Y pongo la tele para ver las noticias, para ver de qué va todo esto. Y las autoridades, los máximos mandatarios mundiales reunidos y desorientados buscando una solución al problema, no dejan de recordarme la película o la infantilada aquella de Tim Burton que se llamó Mars Attacks! (más cine, sí) donde unos ridículos pero mortíferos alienígenas atacaban la Tierra y aniquilaban a sus pobladores, y que cuando todo parece perdido, se encuentra de chiripa la vacuna: una espantosa canción de Slim Whitman que hace que ¡los cuerpos de estos desagradables extraterrestres explosionen como un globo lleno de agua! Sí, Hitchcock again: por un lado tiene gracia aunque por otro… no lo voy a repetir.    

Sí, claro, pero es que ahora el mundo es de los niños. También “niños” despistados que juegan y dirigen su destino mientras vemos cómo las amenazas, que se ciernen sobre él desde aquel infausto 11S, recuerdan cada vez más a los tebeos, a las viejas y tremendísimas películas de serie Z (a las que, no casualmente, Tim Burton rendía homenaje con su particular gracieta): ciudades desiertas, silencio, mucho silencio, muerte, mucha muerte indiscriminada, y malos, malísimos (Bin Laden, el doctor Octopussy quizás- ¡tiembla Spiderman!…) o, incluso, invisibles (este Covid-19), y sin motivos aparentes para causar tanto daño salvo porque así los ha hecho el mismo mundo donde vivimos y, como al escorpión de la fábula, sólo les cabe disculparse diciendo que ellos son así y después reírse, ¡cómo no: son tan malos, malísimos!, a mandíbula batiente.

Sí, el mundo se ha infantilizado. Mascarillas a tutiplén, pero que no se nos olviden unos buenos pañales. ¡Y a agarrarse los machos! Porque la infancia tiene ese punto maldito. Puede ser divertida pero insustancial; muy activa pero inconsciente; peleona pero desconocedora de que hace daño; llorona y no darse cuenta de lo que tiene gracia; cachondeo y sin saber que eso, precisamente, no es gracioso; en resumen, que vive a tope pero no le preguntes por la Vida.

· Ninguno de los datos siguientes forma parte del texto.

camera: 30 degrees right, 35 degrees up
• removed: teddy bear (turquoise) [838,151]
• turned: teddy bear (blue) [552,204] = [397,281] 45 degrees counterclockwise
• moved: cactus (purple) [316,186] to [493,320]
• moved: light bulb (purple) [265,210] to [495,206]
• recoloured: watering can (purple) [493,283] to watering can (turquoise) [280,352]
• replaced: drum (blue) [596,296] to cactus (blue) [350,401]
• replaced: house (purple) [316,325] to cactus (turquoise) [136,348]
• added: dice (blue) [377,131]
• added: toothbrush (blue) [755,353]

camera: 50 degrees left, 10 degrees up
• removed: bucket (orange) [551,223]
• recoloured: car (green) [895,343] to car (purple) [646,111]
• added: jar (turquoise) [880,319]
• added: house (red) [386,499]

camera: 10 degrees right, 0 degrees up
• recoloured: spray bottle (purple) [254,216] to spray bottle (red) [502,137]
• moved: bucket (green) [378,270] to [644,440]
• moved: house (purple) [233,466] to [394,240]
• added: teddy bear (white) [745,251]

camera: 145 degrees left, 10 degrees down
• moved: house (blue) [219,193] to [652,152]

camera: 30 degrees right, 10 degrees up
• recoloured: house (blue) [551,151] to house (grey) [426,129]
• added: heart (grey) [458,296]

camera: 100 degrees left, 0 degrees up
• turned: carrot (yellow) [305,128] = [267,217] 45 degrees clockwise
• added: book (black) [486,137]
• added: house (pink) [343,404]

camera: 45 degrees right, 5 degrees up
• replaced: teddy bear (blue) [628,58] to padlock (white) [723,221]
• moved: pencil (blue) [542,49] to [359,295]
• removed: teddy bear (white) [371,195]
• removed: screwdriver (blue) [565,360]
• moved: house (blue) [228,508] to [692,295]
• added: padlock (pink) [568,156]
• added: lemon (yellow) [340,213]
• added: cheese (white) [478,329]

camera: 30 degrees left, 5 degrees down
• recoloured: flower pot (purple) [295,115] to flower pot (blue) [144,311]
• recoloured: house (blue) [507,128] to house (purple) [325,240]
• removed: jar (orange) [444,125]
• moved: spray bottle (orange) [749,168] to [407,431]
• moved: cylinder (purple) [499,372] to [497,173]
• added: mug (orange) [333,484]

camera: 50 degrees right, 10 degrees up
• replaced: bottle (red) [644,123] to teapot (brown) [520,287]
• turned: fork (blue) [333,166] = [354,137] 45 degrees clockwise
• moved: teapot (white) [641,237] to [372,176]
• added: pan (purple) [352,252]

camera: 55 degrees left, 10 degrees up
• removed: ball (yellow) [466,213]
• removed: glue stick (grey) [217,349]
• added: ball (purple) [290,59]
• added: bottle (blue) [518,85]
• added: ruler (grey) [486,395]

Y es esta infantilización la que nos toca (a algunos los c.) y, me temo, con la que nos va tocar bregar durante bastante tiempo. Y aún así espero que el próximo 11S los cuatro amigos volvamos a juntarnos, sanos y salvos, delante de un primer plato, luego de un segundo y luego de un postre, café y copa. Porque aquel 11S del 2001, mi ensayo Divino Tesoro… se quedó corto, y el mundo empezó a hacerse más que joven, niño; un niño que no para quieto, sí, un diablillo muy, muy peligroso. Y si es cierto aquello que dice el indispensable Habermas sobre que el ser humano nunca ha sido más conocedor de su propia ignorancia, hablaríamos de hombres a los que les gusta seguir siendo niños. Y ya habría llegado la hora de espabilar. O de crecer.